[Instruction]:
Can you rewrite all the data below, swapping "سوريا" for "سورية" and keeping everything else the same? Leave out the pictures.

*****

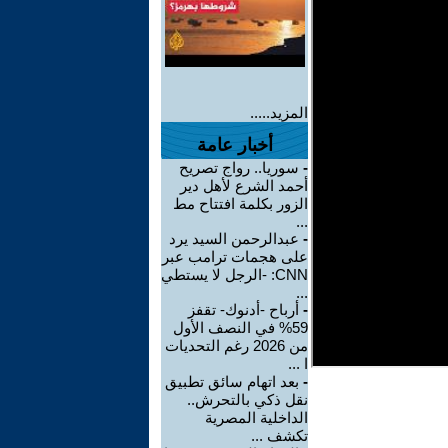
المزيد.....
أخبار عامة
-
سوريا.. رواج تصريح
أحمد الشرع لأهل دير
الزور بكلمة افتتاح مط
...
-
عبدالرحمن السيد يرد
على هجمات ترامب عبر
CNN: -الرجل لا يستطي
...
-
أرباح -أدنوك- تقفز
59% في النصف الأول
من 2026 رغم التحديات
ا ...
-
بعد اتهام سائق تطبيق
نقل ذكي بالتحرش..
الداخلية المصرية
تكشف ...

*****

[Task answer]:
المزيد.....
أخبار عامة
-
سورية.. رواج تصريح
أحمد الشرع لأهل دير
الزور بكلمة افتتاح مط
...
-
عبدالرحمن السيد يرد
على هجمات ترامب عبر
CNN: -الرجل لا يستطي
...
-
أرباح -أدنوك- تقفز
59% في النصف الأول
من 2026 رغم التحديات
ا ...
-
بعد اتهام سائق تطبيق
نقل ذكي بالتحرش..
الداخلية المصرية
تكشف ...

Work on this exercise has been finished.